What this task involves> Each line of the material should be output exactly as shown.
• • • • • • •
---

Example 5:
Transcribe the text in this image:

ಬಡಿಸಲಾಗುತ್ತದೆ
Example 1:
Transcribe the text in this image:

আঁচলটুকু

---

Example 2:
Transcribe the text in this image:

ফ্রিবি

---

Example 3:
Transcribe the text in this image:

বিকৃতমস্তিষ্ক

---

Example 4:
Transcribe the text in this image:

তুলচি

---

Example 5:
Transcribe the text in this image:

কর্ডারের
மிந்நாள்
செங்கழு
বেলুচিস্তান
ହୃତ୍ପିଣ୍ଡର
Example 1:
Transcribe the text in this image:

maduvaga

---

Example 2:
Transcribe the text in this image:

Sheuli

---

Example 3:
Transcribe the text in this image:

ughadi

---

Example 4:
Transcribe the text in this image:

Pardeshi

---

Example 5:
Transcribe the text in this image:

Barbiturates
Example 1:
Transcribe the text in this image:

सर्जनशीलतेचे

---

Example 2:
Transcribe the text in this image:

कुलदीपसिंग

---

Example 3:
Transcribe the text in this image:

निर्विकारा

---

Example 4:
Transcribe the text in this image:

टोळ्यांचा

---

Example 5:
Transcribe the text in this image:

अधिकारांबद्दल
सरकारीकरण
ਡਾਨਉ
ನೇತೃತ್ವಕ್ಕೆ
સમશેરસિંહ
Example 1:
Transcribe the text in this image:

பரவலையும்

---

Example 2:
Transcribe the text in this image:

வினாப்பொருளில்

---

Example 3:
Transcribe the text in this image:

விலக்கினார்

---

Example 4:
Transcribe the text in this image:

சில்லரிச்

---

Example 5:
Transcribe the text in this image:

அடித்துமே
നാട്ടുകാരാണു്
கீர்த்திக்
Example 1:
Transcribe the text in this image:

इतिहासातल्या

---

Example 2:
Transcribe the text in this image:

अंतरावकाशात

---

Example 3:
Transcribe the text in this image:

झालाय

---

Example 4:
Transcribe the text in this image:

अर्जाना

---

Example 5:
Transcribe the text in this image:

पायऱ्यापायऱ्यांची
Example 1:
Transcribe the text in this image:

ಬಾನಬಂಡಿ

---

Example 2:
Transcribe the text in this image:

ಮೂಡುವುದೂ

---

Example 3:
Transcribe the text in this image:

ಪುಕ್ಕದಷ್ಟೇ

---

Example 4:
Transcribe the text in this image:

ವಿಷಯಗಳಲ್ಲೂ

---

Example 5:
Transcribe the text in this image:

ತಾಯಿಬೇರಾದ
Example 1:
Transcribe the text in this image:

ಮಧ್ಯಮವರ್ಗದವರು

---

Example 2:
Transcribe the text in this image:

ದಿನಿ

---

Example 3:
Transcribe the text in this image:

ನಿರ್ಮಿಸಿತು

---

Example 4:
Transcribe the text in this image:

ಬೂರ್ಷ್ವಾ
• • • • • • •
Answer below>
---

Example 5:
Transcribe the text in this image:

ಬಡಿಸಲಾಗುತ್ತದೆ
Example 1:
Transcribe the text in this image:

আঁচলটুকু

---

Example 2:
Transcribe the text in this image:

ফ্রিবি

---

Example 3:
Transcribe the text in this image:

বিকৃতমস্তিষ্ক

---

Example 4:
Transcribe the text in this image:

তুলচি

---

Example 5:
Transcribe the text in this image:

কর্ডারের
மிந்நாள்
செங்கழு
বেলুচিস্তান
ହୃତ୍ପିଣ୍ଡର
Example 1:
Transcribe the text in this image:

maduvaga

---

Example 2:
Transcribe the text in this image:

Sheuli

---

Example 3:
Transcribe the text in this image:

ughadi

---

Example 4:
Transcribe the text in this image:

Pardeshi

---

Example 5:
Transcribe the text in this image:

Barbiturates
Example 1:
Transcribe the text in this image:

सर्जनशीलतेचे

---

Example 2:
Transcribe the text in this image:

कुलदीपसिंग

---

Example 3:
Transcribe the text in this image:

निर्विकारा

---

Example 4:
Transcribe the text in this image:

टोळ्यांचा

---

Example 5:
Transcribe the text in this image:

अधिकारांबद्दल
सरकारीकरण
ਡਾਨਉ
ನೇತೃತ್ವಕ್ಕೆ
સમશેરસિંહ
Example 1:
Transcribe the text in this image:

பரவலையும்

---

Example 2:
Transcribe the text in this image:

வினாப்பொருளில்

---

Example 3:
Transcribe the text in this image:

விலக்கினார்

---

Example 4:
Transcribe the text in this image:

சில்லரிச்

---

Example 5:
Transcribe the text in this image:

அடித்துமே
നാട്ടുകാരാണു്
கீர்த்திக்
Example 1:
Transcribe the text in this image:

इतिहासातल्या

---

Example 2:
Transcribe the text in this image:

अंतरावकाशात

---

Example 3:
Transcribe the text in this image:

झालाय

---

Example 4:
Transcribe the text in this image:

अर्जाना

---

Example 5:
Transcribe the text in this image:

पायऱ्यापायऱ्यांची
Example 1:
Transcribe the text in this image:

ಬಾನಬಂಡಿ

---

Example 2:
Transcribe the text in this image:

ಮೂಡುವುದೂ

---

Example 3:
Transcribe the text in this image:

ಪುಕ್ಕದಷ್ಟೇ

---

Example 4:
Transcribe the text in this image:

ವಿಷಯಗಳಲ್ಲೂ

---

Example 5:
Transcribe the text in this image:

ತಾಯಿಬೇರಾದ
Example 1:
Transcribe the text in this image:

ಮಧ್ಯಮವರ್ಗದವರು

---

Example 2:
Transcribe the text in this image:

ದಿನಿ

---

Example 3:
Transcribe the text in this image:

ನಿರ್ಮಿಸಿತು

---

Example 4:
Transcribe the text in this image:

ಬೂರ್ಷ್ವಾ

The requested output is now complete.